The UK CPI also came out yesterday—though in this case, the acronym stands for “Consumer Price Inflation” instead of the American “Consumer Price Index.” Annual inflation was slightly less in December than it had been in November, moving from 9.3% to 9.2%. The largest price increases came from household energy and food and beverages, while the biggest decreases came from transportation (including petrol) and clothing. A slight tick downward is moving in the right direction, and this is the second straight month of decline, but UK consumers are still in an unenviable position. Annual US inflation only cleared 9% once during this current cycle, peaking at 9.1% last June.
The last piece of economic news I want to flag isn’t a statistical release, but a policy change that has the potential to make some waves in the labor market: a proposal by the Federal Trade Commission to ban noncompete clauses in employment contracts. By restricting how much (or, in fact, whether or not) employees can work for competitors, businesses can protect both their economic and intellectual property interests, but the question is whether that employer advantage comes at the cost of workers’ rights and hinders competition in the labor market. Speaking of which…
In The Papers
The resident expert on noncompete agreements here at Lightcast is Matt Walsh, so I want to highlight one of his papers this week: “The Effect of No-poaching Restrictions on Worker Earnings in Franchised Industries,” co-authored with Brian Callaci, Sergio Pinto, and Marshall Steinbaum.

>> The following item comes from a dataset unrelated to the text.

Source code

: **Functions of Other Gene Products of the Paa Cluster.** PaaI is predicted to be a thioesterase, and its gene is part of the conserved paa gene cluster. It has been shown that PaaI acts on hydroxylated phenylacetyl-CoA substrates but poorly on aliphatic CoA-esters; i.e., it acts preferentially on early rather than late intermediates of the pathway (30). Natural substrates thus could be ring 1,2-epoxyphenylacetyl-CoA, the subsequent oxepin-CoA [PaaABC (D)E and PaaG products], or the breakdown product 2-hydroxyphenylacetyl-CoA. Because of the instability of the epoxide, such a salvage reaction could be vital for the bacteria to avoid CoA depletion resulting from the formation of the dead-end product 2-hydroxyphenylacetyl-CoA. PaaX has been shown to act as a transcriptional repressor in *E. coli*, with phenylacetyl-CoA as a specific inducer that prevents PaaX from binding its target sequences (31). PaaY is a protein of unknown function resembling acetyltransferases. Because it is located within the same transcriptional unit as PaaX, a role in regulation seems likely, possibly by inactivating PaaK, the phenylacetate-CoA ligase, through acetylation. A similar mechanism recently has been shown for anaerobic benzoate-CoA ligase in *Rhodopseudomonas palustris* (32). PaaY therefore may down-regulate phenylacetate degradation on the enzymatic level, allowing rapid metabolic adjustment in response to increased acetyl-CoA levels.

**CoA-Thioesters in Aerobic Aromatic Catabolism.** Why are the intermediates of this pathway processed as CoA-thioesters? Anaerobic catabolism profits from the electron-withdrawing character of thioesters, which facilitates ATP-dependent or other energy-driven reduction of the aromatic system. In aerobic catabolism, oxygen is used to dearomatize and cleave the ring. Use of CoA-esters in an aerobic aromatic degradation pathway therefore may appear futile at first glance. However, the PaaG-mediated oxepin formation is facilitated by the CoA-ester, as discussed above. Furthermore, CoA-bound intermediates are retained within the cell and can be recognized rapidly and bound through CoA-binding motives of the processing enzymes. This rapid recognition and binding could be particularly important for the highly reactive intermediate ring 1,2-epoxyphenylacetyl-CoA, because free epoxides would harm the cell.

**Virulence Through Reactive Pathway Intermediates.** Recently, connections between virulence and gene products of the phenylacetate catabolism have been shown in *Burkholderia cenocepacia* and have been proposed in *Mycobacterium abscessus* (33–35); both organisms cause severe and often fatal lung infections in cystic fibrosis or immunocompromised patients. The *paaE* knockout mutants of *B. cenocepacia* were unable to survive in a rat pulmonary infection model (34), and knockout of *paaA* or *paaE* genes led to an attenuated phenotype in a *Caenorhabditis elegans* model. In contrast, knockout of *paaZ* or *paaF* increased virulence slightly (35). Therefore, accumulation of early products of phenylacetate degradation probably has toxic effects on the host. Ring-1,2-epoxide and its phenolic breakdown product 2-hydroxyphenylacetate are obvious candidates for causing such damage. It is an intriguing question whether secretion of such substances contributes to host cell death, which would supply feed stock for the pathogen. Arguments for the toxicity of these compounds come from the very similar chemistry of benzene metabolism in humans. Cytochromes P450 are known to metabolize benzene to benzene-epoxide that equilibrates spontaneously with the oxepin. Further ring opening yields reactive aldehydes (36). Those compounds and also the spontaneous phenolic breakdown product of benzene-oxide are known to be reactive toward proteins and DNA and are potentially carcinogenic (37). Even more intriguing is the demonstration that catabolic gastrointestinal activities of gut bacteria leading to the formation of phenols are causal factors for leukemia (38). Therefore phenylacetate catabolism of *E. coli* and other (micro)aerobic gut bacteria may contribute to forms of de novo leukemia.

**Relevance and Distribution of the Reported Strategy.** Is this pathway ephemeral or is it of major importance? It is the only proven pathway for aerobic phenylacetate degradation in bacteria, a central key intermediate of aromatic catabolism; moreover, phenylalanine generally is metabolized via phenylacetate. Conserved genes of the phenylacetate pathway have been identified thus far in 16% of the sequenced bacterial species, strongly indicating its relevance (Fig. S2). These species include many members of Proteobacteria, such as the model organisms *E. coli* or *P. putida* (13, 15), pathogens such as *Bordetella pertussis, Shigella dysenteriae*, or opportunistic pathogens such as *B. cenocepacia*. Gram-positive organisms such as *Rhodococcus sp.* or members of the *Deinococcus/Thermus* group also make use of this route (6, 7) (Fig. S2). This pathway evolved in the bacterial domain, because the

Their research covered the period between 2018 and 2020, when the Washington State Attorney General’s office led a campaign to discontinue no-poach clauses in franchising contracts. The legal details are complex, but essentially, but essentially, the typical contracts that fast food workers signed restricted them from switching to new jobs at other fast food restaurants, and then that restriction was lifted.
Once it became possible to switch jobs, pay across the fast-food industry saw a boost, by an average of 8.3%. The median worker in the affected group earned $26,133 before the pay rate increased, corresponding to an annual boost of $862.39. They identified this change by means of job posting data that Lightcast collected. The researchers were able to narrow in on the relevant variables (like geography, company name, occupation, and advertised salary) because of how they matched company-level policies with our job posting data.
The number of workers at these specific restaurant franchises between those specific years obviously don’t represent the entire labor market, but the finding is sound: increased competition in this labor market led to higher wages. It’s easy to see a situation where conditions respond in a similar way across the entire US, if the FTC recommendation to ban noncompetes is adopted. We’ll keep watching to see what unfolds.